The Cost of Branching
A standard approach to character dispatch utilizes large switch statements or chained if-else blocks:
switch (c) {
case 'a' ... 'z': return lex_identifier();
case '0' ... '9': return lex_number();
case '+': return lex_plus();
// ...
}While functional, this approach generates heavy control-flow dependencies. The CPU must evaluate branches sequentially or rely on branch predictors which can mispredict on highly variable input (like alternating whitespace, identifiers, and operators).
Table-Driven DFA Dispatch
A high-performance lexer models the transition function ($\delta$) of a Deterministic Finite Automaton using a Jump Table. A jump table uses the numeric (ASCII/UTF-8 byte) value of the character as a direct index into an array of function pointers, state IDs, or handler labels.

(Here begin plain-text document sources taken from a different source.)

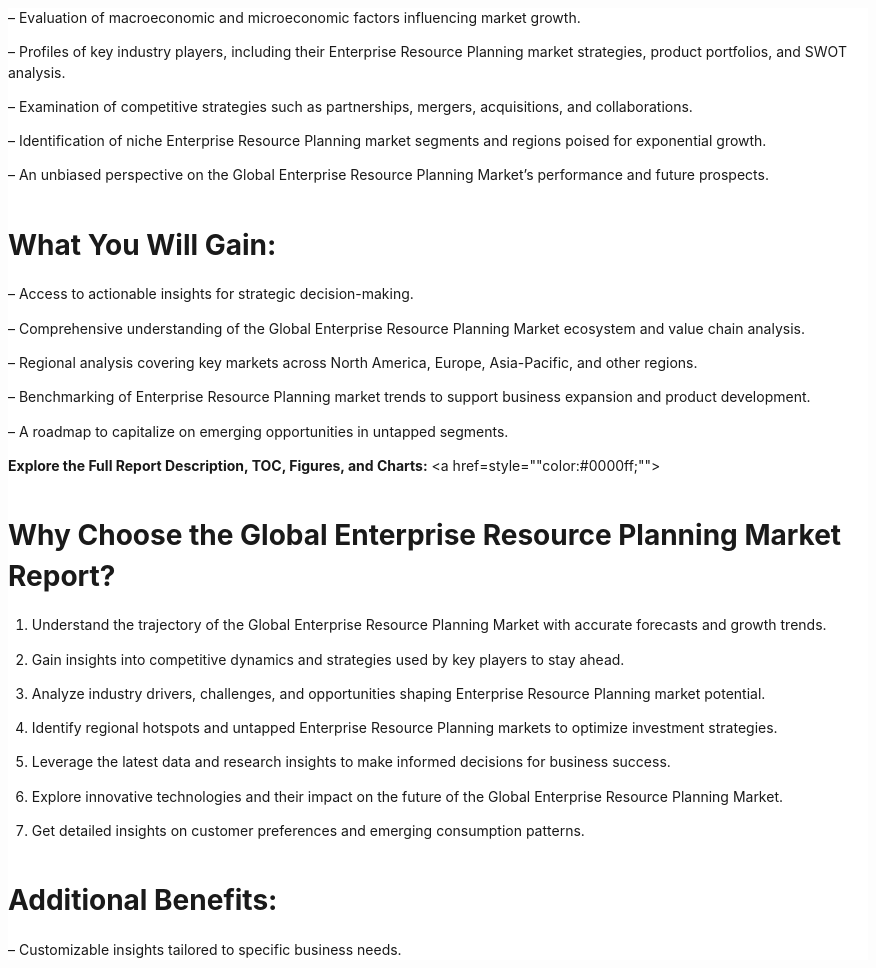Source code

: – Evaluation of macroeconomic and microeconomic factors influencing market growth.

– Profiles of key industry players, including their Enterprise Resource Planning market strategies, product portfolios, and SWOT analysis.

– Examination of competitive strategies such as partnerships, mergers, acquisitions, and collaborations.

– Identification of niche Enterprise Resource Planning market segments and regions poised for exponential growth.

– An unbiased perspective on the Global Enterprise Resource Planning Market’s performance and future prospects.

# <strong>What You Will Gain:</strong>

– Access to actionable insights for strategic decision-making.

– Comprehensive understanding of the Global Enterprise Resource Planning Market ecosystem and value chain analysis.

– Regional analysis covering key markets across North America, Europe, Asia-Pacific, and other regions.

– Benchmarking of Enterprise Resource Planning market trends to support business expansion and product development.

– A roadmap to capitalize on emerging opportunities in untapped segments.

<strong>Explore the Full Report Description, TOC, Figures, and Charts:</strong>
<a href=style=""color:#0000ff;""></a>

# <strong>Why Choose the Global Enterprise Resource Planning Market Report?</strong>

1. Understand the trajectory of the Global Enterprise Resource Planning Market with accurate forecasts and growth trends.

2. Gain insights into competitive dynamics and strategies used by key players to stay ahead.

3. Analyze industry drivers, challenges, and opportunities shaping Enterprise Resource Planning market potential.

4. Identify regional hotspots and untapped Enterprise Resource Planning markets to optimize investment strategies.

5. Leverage the latest data and research insights to make informed decisions for business success.

6. Explore innovative technologies and their impact on the future of the Global Enterprise Resource Planning Market.

7. Get detailed insights on customer preferences and emerging consumption patterns.

# <strong>Additional Benefits:</strong>

– Customizable insights tailored to specific business needs.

This provides $O(1)$ dispatch time with zero conditional branching:
// Direct array lookup
handler = jump_table[current_char];
handler();The Space vs. Speed Trade-off: Row Displacement
A pure 2D state-transition matrix (state_t transition_table[MAX_STATES][256]) provides instantaneous $O(1)$ lookups for any state and any character. However, practical programming languages require thousands of states. A full 2D matrix allocates space for every character in every state, leading to massive memory bloat (megabytes of data). This pushes the table out of the CPU’s fast L1/L2 caches, causing RAM latency to bottleneck the lexer.
To retain $O(1)$ speed while fitting the table in the CPU cache, the matrix is compressed using Row Displacement (a technique used by lexer generators like classic lex, flex, and ocamllex).
Row Displacement Compression
The 2D matrix is highly sparse—most states have a single “default” transition (like an error state) and very few specific character transitions. Row displacement packs these sparse rows into a single, dense 1D array:
- Overlapping: The rows (state vectors) are shifted by varying offsets. Non-conflicting transitions from different states are overlapped into the same empty spaces in the 1D array.
- Disambiguation: Each cell in the 1D array stores not just the target state, but also the input character (or source state) that placed it there.
- Lookup: To find the next state, the lexer looks at
array[offset[current_state] + input_char]. If the disambiguation tag matches, the transition is valid. Otherwise, the lexer falls back to the default transition for that state.
This achieves the extreme memory compactness of an associative list while executing with the raw speed of direct array indexing. For typical language designs, this keeps the lexer’s hot loop entirely within the L1 cache.